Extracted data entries
+--

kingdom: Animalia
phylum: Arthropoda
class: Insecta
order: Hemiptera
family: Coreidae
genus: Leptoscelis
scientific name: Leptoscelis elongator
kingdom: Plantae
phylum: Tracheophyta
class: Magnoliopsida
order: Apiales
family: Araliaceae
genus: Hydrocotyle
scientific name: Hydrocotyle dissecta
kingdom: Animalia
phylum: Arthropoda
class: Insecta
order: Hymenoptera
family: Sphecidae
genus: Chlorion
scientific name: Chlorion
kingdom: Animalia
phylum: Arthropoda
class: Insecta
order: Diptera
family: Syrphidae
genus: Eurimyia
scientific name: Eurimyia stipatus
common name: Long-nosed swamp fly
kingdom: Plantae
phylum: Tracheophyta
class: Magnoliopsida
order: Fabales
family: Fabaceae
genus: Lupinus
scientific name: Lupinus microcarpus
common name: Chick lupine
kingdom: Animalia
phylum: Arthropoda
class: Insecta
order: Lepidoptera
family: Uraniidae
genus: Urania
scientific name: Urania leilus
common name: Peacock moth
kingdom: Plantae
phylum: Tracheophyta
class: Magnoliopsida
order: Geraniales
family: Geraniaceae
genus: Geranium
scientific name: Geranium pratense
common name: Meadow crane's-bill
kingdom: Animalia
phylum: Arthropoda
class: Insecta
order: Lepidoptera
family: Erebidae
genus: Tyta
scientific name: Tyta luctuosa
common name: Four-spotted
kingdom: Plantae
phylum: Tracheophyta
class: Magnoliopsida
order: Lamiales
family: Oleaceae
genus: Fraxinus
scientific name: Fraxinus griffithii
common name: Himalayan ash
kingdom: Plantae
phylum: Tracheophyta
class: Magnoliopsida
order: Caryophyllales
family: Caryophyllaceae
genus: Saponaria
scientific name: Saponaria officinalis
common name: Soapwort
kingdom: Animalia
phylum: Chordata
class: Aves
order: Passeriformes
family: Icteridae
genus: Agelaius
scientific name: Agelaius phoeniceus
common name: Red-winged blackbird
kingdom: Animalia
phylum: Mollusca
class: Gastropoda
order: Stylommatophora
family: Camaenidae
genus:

+--

▸ **What needs to be done**: Copy every line in the entries above without any change.

▸ **Finished answer**:
kingdom: Animalia
phylum: Arthropoda
class: Insecta
order: Hemiptera
family: Coreidae
genus: Leptoscelis
scientific name: Leptoscelis elongator
kingdom: Plantae
phylum: Tracheophyta
class: Magnoliopsida
order: Apiales
family: Araliaceae
genus: Hydrocotyle
scientific name: Hydrocotyle dissecta
kingdom: Animalia
phylum: Arthropoda
class: Insecta
order: Hymenoptera
family: Sphecidae
genus: Chlorion
scientific name: Chlorion
kingdom: Animalia
phylum: Arthropoda
class: Insecta
order: Diptera
family: Syrphidae
genus: Eurimyia
scientific name: Eurimyia stipatus
common name: Long-nosed swamp fly
kingdom: Plantae
phylum: Tracheophyta
class: Magnoliopsida
order: Fabales
family: Fabaceae
genus: Lupinus
scientific name: Lupinus microcarpus
common name: Chick lupine
kingdom: Animalia
phylum: Arthropoda
class: Insecta
order: Lepidoptera
family: Uraniidae
genus: Urania
scientific name: Urania leilus
common name: Peacock moth
kingdom: Plantae
phylum: Tracheophyta
class: Magnoliopsida
order: Geraniales
family: Geraniaceae
genus: Geranium
scientific name: Geranium pratense
common name: Meadow crane's-bill
kingdom: Animalia
phylum: Arthropoda
class: Insecta
order: Lepidoptera
family: Erebidae
genus: Tyta
scientific name: Tyta luctuosa
common name: Four-spotted
kingdom: Plantae
phylum: Tracheophyta
class: Magnoliopsida
order: Lamiales
family: Oleaceae
genus: Fraxinus
scientific name: Fraxinus griffithii
common name: Himalayan ash
kingdom: Plantae
phylum: Tracheophyta
class: Magnoliopsida
order: Caryophyllales
family: Caryophyllaceae
genus: Saponaria
scientific name: Saponaria officinalis
common name: Soapwort
kingdom: Animalia
phylum: Chordata
class: Aves
order: Passeriformes
family: Icteridae
genus: Agelaius
scientific name: Agelaius phoeniceus
common name: Red-winged blackbird
kingdom: Animalia
phylum: Mollusca
class: Gastropoda
order: Stylommatophora
family: Camaenidae
genus:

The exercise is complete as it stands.